MinusGix 17 Sep 2025 14:43 UTC
3 points
0
(Note: I’ve only read a few pages so far, so perhaps this is already in the background)

I agree that if the parent comment scenario holds then it is a case of the upload being improper.

However, I also disagree that most humans naturally generalize our values out of distribution. I think it is very easy for many humans to get sucked into attractors (ideologies that are simplifications of what they truly want; easy lies; the amount of effort ahead stalling out focus even if the gargantuan task would be worth it) that damage their ability to properly generalize and also importantly apply their values. That is, humans have predictable flaws. Then when you add in self-modification you open up whole new regimes.

My view is that a very important element of our values is that we do not necessarily endorse all of our behaviors!

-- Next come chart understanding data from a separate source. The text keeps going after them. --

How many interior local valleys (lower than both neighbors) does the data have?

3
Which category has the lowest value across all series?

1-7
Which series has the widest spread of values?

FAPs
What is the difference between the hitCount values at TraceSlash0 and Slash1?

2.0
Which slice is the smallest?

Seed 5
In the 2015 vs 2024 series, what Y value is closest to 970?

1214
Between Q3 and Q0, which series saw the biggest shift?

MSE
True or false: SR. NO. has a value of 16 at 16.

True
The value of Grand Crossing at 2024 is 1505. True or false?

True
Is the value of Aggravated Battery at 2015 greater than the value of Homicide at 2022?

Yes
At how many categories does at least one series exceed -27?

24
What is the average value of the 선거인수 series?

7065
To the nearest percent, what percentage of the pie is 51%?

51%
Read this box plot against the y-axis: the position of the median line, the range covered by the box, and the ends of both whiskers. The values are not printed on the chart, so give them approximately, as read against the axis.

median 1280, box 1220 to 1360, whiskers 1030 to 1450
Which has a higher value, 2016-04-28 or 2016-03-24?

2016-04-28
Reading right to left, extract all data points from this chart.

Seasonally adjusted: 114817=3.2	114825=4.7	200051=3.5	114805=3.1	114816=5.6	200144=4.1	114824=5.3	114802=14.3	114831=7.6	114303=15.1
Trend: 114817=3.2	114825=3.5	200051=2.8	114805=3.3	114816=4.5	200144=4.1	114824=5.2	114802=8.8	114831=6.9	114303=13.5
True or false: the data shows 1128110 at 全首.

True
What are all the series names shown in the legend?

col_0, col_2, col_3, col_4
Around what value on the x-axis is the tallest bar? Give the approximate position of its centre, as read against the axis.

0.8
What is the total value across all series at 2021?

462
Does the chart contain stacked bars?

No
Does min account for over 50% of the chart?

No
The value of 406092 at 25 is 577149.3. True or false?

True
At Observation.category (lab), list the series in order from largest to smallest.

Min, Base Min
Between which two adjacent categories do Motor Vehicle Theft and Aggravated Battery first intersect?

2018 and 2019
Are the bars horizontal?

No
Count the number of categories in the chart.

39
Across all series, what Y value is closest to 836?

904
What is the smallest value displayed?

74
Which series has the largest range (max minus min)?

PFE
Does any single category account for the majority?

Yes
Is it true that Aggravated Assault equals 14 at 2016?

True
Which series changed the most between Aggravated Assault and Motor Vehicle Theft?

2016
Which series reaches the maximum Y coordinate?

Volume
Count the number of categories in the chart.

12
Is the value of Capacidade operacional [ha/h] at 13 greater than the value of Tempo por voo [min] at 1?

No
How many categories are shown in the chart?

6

I think a smart and self-aware human could sidestep and weaken these issues, but I do think they’re still hard problems. Which is why I’m a fan of (if we get uploads) going “Upload, figure out AI alignment, then have the AI think long and hard about it” as that further sidesteps problems of a human staring too long at the sun. That is, I think it is very hard for a human to directly implement something like CEV themselves, but that a designed mind doesn’t necessarily have the same issues.

As an example: power-seeking instinct. I don’t endorse seeking power in that way, especially if uploaded to try to solve alignment for Humanity in general, but given my status as an upload and lots of time realizing that I have a lot of influence over the world, I think it is plausible that instinct affects me more and more. I would try to plan around this but likely do so imperfectly.
- TAG 26 Sep 2025 13:53 UTC
  2 points
  0
  Parent
  
  However, I also disagree that most humans naturally generalize our values out of distribution
  
  That’s somewhere between wholly true and wholly false People don’t have a unique set of values , or a fixed set of values, so can update, but not without error.
  
  However, I also disagree that most humans naturally generalize our values out of distribution
  
  Yes, updating is generational , as @jdp already said.